Problem requirements » In the report excerpt on extrajudicial killings below, list every abbreviation that is introduced in parentheses after a full name, along with that full name.

Page text »
★ ★ ★ ★

2. The Government cooperated in the organization and conduct of my mission in an exemplary fashion. As I indicated in my departing press conference, the fact of the invitation itself reflected a clear recognition of the gravity of the problem, a willingness to permit outside scrutiny, and a very welcome preparedness to engage on the issues. Civil society was equally engaged and I received very detailed and systematic information which contributed enormously to the success of the mission.
II. PRINCIPAL CONCERNS AND GOVERNMENT RESPONSES
3. In a nutshell, my visit was prompted by reports of a large number of extrajudicial killings, especially of leftist activists and journalists, over the past six years or so. While the estimates vary from 100 to 800 or more, I concluded that it is not productive to play the numbers game and seek to confirm any definitive number. No one disputes that large numbers have been killed. Especially problematic is the fact that the impact has been to intimidate vast numbers of civil society actors, to send a message of vulnerability to all but the most well connected, and to severely undermine political discourse.
4. In considering how to respond to the problem, it is not helpful to dwell unduly at this stage on the reluctance of the military, the police and some key ministers to come to terms with the reality and seriousness of the problem. Suffice it to note that the Government itself was sufficiently motivated to appoint both a high-level independent commission to investigate the problem (the Melo Commission) and a national-level police task force (with military cooperation) to investigate alleged killings promptly and bring prosecutions (Task Force Usig). In recent months, the Government has ordered a range of initiatives, including:
The Department of National Defense (DND) and the Armed Forces of the Philippines (AFP) have been requested to draft an updated document on Command Responsibility;
The Department of Justice (DOJ), DND, and the Commission on Human Rights (CHR) have been asked to constitute a Joint Fact-Finding body in relation to the alleged involvement of military personnel in the killings, and to charge and prosecute those responsible;
The DOJ has been asked to broaden and enhance the Witness Protection Program (WPP);
The Chief Justice of the Supreme Court has announced the creation of 99 Special Courts to try those accused of killings of a political or ideological nature;
The Department of Foreign Affairs (DFA) has formally requested assistance from the European Union and others to provide funds in response to the killings;†
An additional 25 million pesos (US$ 510,000) has been provided to the CHR to enable it to better address the problem; and
The Presidential Human Rights Committee (as distinct from the CHR) has been rejuvenated.

★ ★ ★ ★

Data shown »
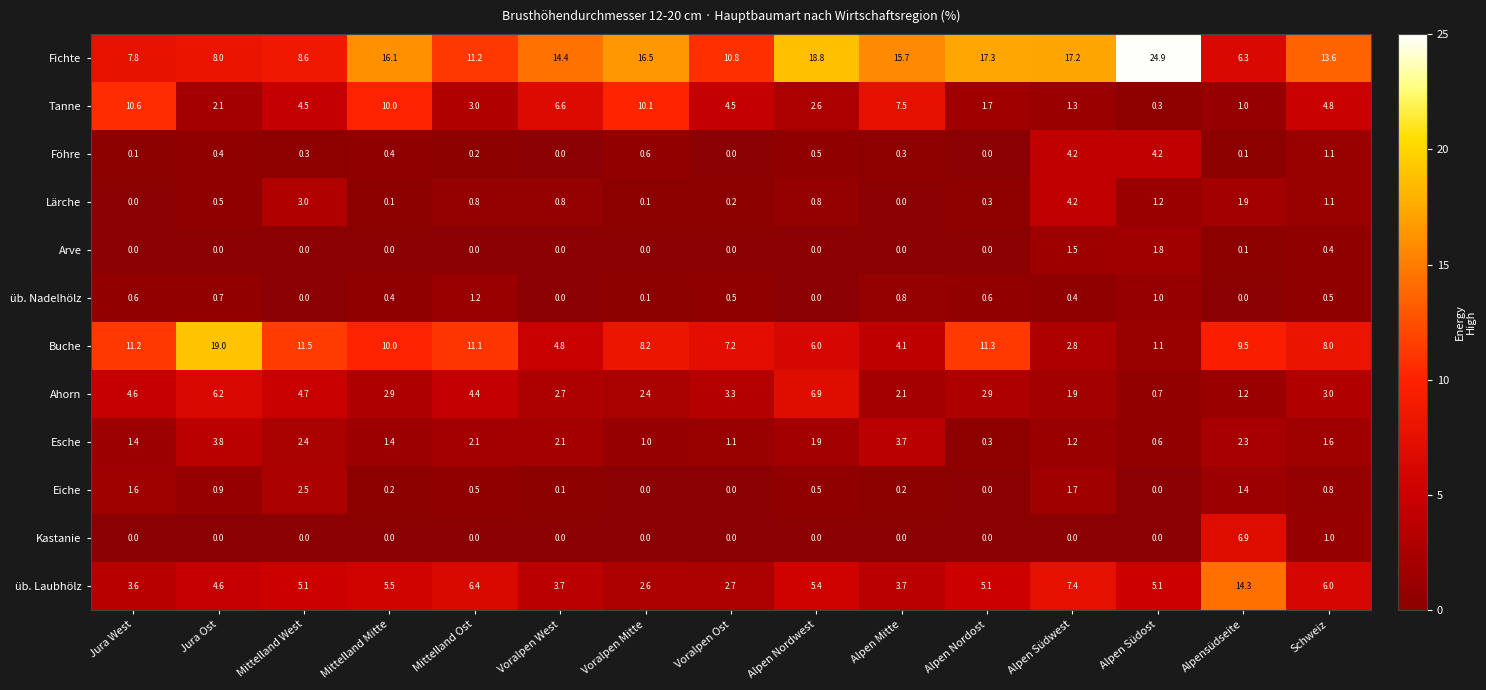

At which category does the chart reach its peak across all series?

Alpen Südost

★ ★ ★ ★

Written answer »
- DND: Department of National Defense
- AFP: Armed Forces of the Philippines
- DOJ: Department of Justice
- CHR: Commission on Human Rights
- WPP: Witness Protection Program
- DFA: Department of Foreign Affairs